Work instructions
Within the listing below, how many lines hold the string "очков"? Only the number is wanted.

Source material
○ ○ ○

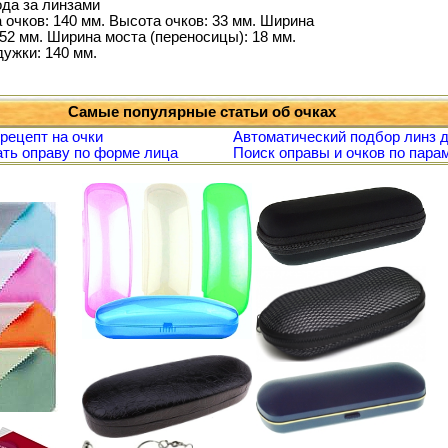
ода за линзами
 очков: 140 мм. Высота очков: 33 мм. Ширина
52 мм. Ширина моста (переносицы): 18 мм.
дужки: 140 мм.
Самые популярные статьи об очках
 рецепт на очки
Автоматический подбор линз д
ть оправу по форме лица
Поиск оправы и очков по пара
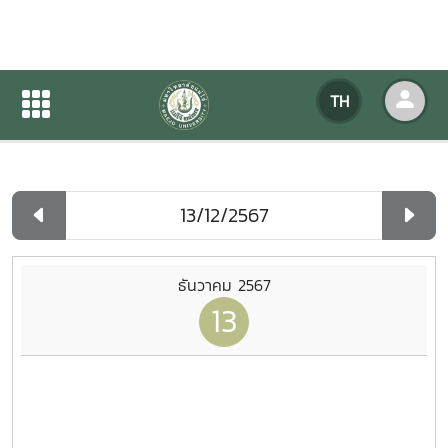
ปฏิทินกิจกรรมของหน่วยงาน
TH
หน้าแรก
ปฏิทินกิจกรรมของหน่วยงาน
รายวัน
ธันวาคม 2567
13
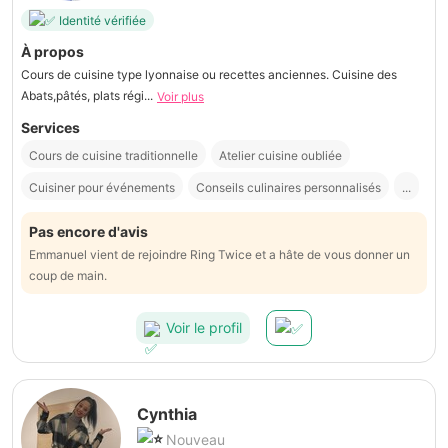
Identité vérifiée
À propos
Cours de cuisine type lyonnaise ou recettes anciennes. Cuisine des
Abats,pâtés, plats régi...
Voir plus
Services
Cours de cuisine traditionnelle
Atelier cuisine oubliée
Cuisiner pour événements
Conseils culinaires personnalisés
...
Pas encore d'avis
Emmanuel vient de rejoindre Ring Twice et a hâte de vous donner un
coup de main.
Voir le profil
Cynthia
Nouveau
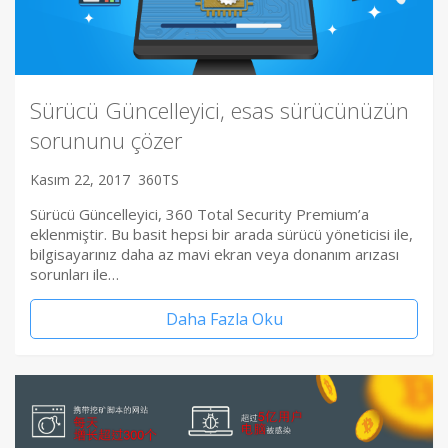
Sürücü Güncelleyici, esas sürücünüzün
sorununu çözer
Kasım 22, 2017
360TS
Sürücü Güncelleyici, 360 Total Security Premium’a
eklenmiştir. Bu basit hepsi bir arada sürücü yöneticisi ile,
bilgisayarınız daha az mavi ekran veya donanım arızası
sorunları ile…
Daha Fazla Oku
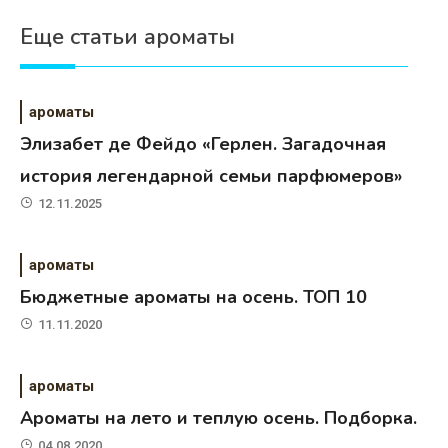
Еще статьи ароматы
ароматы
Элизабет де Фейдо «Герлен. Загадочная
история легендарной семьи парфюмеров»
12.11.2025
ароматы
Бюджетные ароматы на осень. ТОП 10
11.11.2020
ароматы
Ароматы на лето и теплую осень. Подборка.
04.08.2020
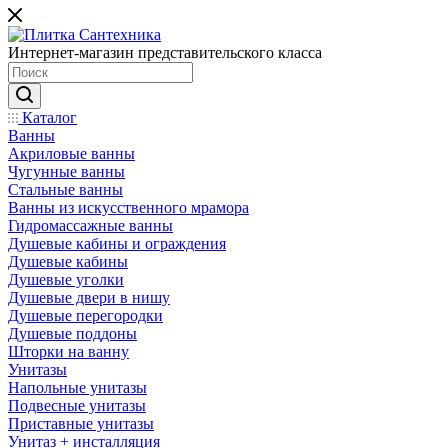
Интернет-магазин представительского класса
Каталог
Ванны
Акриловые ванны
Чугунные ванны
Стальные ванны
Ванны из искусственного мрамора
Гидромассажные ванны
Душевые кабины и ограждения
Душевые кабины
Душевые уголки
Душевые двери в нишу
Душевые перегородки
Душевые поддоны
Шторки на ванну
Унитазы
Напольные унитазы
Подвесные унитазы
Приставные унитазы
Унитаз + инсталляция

○ ○ ○

Expected answer
2